/---

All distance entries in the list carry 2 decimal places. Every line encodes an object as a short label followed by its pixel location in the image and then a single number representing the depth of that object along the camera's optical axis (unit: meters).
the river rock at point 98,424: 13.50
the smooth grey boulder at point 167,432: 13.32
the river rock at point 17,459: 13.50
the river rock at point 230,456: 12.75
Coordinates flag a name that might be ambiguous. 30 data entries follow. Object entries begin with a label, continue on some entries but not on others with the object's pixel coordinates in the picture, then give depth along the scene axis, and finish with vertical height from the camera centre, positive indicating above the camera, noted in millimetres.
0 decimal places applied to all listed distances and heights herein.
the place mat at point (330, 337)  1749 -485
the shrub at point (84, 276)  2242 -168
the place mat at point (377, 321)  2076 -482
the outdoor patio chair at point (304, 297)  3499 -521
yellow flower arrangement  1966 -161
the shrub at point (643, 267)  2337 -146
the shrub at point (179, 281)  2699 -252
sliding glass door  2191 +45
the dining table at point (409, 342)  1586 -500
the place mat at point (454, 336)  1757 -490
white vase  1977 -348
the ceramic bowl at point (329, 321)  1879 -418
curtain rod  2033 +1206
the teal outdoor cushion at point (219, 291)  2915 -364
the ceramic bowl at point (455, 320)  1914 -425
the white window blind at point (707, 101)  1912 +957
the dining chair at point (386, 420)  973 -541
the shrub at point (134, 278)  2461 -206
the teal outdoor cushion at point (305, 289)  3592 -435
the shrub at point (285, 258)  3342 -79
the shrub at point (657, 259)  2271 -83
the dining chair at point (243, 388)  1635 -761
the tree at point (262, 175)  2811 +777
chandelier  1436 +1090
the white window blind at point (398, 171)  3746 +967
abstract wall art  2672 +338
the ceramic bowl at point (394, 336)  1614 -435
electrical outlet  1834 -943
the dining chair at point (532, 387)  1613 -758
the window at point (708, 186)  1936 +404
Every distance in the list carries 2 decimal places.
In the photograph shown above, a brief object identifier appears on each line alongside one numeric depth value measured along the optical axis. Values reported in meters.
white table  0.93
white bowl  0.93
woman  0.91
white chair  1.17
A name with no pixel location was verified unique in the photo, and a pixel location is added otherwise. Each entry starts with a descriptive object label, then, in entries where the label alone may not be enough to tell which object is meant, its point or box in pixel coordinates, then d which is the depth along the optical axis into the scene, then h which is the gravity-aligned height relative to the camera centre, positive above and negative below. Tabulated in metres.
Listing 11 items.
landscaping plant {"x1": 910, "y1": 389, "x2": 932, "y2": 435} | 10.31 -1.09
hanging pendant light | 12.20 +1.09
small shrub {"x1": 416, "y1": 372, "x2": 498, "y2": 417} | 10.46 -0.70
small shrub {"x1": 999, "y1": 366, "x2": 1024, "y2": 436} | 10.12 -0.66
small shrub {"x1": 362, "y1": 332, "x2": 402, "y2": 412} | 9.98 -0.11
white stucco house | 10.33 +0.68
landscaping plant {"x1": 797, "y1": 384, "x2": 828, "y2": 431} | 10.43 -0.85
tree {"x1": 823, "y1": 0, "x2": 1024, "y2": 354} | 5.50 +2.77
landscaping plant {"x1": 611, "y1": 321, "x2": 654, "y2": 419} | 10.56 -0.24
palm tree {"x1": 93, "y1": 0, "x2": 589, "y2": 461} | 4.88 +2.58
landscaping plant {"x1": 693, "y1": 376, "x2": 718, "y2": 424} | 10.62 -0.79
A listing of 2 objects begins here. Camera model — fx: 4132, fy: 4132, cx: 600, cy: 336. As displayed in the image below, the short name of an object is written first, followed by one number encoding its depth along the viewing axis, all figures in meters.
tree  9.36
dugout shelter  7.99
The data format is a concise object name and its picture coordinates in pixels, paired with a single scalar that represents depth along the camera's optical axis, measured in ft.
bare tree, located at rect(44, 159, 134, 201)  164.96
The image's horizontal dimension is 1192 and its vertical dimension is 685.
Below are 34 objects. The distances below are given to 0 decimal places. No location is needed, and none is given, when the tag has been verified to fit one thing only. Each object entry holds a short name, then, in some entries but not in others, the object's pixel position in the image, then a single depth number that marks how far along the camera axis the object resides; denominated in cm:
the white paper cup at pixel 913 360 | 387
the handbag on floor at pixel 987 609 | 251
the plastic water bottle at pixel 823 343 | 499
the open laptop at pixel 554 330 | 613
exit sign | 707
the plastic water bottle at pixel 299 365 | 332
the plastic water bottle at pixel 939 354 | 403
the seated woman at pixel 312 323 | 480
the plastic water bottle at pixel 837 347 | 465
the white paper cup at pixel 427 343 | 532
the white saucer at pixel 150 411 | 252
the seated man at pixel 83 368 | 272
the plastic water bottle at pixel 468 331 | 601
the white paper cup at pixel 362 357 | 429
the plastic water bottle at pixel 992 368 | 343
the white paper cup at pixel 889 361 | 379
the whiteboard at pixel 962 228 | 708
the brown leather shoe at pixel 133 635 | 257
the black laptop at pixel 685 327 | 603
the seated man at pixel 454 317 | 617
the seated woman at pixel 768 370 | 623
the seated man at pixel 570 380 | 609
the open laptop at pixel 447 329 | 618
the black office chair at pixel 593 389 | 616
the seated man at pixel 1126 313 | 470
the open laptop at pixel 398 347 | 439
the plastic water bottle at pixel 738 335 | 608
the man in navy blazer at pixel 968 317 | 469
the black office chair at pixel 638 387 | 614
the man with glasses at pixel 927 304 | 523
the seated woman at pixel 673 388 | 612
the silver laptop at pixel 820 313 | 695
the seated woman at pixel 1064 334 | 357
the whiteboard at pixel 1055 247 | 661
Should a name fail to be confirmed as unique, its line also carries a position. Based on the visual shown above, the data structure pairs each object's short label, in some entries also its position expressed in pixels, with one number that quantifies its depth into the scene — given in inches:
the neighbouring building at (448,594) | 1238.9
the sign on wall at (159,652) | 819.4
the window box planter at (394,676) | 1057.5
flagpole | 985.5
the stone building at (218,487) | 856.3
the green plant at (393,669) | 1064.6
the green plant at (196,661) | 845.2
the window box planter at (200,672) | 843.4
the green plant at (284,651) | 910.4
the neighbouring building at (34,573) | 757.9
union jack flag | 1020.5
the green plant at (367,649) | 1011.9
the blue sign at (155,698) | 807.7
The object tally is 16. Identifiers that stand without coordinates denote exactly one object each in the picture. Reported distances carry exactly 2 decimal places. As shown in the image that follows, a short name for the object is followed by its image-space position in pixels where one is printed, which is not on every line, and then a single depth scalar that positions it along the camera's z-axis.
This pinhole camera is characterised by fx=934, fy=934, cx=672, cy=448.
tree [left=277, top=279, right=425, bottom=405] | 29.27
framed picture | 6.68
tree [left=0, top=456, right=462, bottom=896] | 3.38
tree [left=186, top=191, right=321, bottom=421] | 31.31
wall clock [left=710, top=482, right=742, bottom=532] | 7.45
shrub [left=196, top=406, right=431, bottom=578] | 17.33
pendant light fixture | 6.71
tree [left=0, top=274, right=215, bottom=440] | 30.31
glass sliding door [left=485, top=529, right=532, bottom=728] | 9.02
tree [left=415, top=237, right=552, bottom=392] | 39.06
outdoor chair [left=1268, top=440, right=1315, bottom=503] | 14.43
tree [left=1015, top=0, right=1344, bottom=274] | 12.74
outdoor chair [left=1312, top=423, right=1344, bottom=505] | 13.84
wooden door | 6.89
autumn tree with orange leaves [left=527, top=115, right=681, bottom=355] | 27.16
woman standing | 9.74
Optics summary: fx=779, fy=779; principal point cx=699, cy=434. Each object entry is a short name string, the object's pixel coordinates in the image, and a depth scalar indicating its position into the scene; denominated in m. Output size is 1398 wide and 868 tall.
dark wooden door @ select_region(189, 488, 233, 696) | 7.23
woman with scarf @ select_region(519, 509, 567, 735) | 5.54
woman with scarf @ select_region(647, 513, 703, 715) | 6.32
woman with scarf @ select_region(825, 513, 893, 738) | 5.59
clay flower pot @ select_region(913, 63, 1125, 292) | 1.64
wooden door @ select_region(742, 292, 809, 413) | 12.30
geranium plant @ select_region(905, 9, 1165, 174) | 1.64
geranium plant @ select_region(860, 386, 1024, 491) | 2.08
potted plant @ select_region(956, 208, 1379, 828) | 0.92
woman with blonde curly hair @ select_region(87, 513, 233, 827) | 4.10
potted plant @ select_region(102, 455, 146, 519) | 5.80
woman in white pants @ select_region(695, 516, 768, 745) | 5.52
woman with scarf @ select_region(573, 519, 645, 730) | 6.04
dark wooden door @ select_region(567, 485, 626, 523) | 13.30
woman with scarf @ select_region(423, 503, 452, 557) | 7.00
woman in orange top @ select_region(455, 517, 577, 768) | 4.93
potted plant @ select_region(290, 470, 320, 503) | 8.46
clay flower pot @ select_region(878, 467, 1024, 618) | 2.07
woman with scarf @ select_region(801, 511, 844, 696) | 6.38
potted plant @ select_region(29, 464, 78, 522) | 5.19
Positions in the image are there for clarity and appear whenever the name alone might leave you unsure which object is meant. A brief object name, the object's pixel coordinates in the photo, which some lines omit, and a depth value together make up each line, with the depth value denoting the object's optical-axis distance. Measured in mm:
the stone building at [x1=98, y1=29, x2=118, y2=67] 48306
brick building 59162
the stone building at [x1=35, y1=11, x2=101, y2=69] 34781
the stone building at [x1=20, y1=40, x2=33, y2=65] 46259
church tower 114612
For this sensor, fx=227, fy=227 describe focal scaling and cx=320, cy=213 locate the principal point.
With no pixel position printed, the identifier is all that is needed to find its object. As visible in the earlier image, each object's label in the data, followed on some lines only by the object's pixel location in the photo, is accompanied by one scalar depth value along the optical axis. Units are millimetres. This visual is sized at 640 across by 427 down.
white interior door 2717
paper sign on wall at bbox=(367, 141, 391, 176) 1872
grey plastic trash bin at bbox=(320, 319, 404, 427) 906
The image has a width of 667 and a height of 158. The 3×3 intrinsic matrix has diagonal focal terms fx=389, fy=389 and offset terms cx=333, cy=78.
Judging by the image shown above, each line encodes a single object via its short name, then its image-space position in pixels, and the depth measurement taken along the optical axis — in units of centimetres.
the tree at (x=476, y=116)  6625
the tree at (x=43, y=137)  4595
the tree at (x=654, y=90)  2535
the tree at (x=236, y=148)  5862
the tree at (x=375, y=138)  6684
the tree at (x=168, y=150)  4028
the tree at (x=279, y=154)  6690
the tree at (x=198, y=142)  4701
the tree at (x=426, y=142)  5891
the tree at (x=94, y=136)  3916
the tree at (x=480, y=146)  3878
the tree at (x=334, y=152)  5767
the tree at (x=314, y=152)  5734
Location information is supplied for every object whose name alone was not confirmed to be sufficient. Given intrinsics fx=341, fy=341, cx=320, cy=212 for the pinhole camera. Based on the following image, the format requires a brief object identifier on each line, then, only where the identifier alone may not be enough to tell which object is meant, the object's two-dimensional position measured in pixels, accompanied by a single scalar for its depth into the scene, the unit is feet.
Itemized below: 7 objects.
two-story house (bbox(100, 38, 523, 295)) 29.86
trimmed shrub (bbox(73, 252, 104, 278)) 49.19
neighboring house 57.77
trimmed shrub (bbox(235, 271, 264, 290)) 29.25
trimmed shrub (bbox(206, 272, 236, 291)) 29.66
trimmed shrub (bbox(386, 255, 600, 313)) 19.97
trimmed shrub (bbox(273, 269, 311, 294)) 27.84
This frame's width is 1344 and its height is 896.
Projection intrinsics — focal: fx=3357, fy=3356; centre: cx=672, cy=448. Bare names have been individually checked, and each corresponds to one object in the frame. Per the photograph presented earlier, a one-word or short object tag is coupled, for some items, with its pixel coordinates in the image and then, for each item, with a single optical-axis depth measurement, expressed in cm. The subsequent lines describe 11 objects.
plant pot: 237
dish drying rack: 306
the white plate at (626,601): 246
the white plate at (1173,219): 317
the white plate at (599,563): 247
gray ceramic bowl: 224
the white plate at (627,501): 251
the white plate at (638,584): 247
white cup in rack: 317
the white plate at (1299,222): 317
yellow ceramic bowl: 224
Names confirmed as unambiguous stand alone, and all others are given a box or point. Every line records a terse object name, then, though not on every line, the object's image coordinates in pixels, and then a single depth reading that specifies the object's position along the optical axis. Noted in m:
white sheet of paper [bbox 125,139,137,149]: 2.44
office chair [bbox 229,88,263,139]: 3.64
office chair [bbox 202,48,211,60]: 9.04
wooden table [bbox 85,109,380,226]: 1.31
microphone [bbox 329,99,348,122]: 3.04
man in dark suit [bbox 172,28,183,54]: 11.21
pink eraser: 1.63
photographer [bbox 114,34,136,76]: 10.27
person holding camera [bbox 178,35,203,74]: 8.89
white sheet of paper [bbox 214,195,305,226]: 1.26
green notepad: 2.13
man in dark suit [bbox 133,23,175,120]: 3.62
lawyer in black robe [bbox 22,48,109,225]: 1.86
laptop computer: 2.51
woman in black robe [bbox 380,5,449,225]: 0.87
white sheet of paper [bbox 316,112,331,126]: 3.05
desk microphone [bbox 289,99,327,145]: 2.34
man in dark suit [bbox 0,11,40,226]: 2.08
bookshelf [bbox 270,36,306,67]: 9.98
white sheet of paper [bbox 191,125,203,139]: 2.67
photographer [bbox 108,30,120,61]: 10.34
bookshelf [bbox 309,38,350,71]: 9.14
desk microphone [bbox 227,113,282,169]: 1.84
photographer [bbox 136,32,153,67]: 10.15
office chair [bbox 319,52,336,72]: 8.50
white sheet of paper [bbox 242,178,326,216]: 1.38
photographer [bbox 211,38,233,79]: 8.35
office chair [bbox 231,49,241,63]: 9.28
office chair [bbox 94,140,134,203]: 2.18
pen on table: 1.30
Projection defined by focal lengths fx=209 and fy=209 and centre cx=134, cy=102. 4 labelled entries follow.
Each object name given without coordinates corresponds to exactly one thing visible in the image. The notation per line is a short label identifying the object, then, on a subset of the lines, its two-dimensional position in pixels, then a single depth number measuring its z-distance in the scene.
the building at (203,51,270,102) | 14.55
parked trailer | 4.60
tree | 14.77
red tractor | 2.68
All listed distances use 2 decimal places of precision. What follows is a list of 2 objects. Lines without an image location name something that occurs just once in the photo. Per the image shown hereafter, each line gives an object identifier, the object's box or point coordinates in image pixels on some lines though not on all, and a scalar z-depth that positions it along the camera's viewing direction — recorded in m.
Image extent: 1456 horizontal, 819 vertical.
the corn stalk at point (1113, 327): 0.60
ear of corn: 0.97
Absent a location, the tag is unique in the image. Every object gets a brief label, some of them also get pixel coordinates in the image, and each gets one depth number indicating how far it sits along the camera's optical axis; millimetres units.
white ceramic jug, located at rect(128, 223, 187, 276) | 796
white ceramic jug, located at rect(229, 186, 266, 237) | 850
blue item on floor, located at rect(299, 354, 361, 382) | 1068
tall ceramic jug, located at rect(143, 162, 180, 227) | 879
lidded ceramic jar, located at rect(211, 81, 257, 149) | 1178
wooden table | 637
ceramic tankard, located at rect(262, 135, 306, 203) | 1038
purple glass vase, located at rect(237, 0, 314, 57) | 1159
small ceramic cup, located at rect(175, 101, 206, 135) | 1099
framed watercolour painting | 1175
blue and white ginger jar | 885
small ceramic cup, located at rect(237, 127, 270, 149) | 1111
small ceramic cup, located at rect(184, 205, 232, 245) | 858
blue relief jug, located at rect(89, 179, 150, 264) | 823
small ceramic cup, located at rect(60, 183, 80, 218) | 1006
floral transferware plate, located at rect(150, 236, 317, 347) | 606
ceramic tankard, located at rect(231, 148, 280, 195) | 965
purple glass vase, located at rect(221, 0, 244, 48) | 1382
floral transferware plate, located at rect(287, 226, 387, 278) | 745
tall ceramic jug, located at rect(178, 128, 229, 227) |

\---

### What you have to do
Copy out the lines above exactly, beginning at the one that contains "the tree at (x=314, y=152)" and ending at the one that contains "white cup in rack: 317".

### Solution to the problem
the tree at (x=314, y=152)  5734
Location information is supplied for every object whose name alone was not confirmed to be sufficient. Given intrinsics fx=341, fy=341, cx=320, cy=212 for the pinhole camera. Based on the following image, the format requires a brief object identifier on each line, then, only where the identifier alone may not be enough to tell which object is meant, the object's two-dimensional position measured in pixels, accompanied by a single scalar for its depth into the scene, the unit is feet.
Itemized below: 7 objects.
two-story house (bbox(100, 38, 523, 295)) 29.86
trimmed shrub (bbox(73, 252, 104, 278)) 49.19
neighboring house 57.77
trimmed shrub (bbox(235, 271, 264, 290)) 29.25
trimmed shrub (bbox(206, 272, 236, 291)) 29.66
trimmed shrub (bbox(386, 255, 600, 313)) 19.97
trimmed shrub (bbox(273, 269, 311, 294)) 27.84
This frame's width is 1344 and its height is 896.
Projection intrinsics — focal: fx=3357, fy=3356; centre: cx=672, cy=448. Bare names have been individually checked, and each corresponds to one object in the frame. Per the photograph presented earlier, a one-word or short object tag is coupled, for some items, with its pixel coordinates in the image and then, for each item, with a single optical-axis depth measurement, expressed in cm. The subsequent lines describe 11 objects.
plant pot: 237
dish drying rack: 306
the white plate at (626,601): 246
the white plate at (1173,219): 317
the white plate at (599,563): 247
gray ceramic bowl: 224
the white plate at (627,501): 251
the white plate at (638,584): 247
white cup in rack: 317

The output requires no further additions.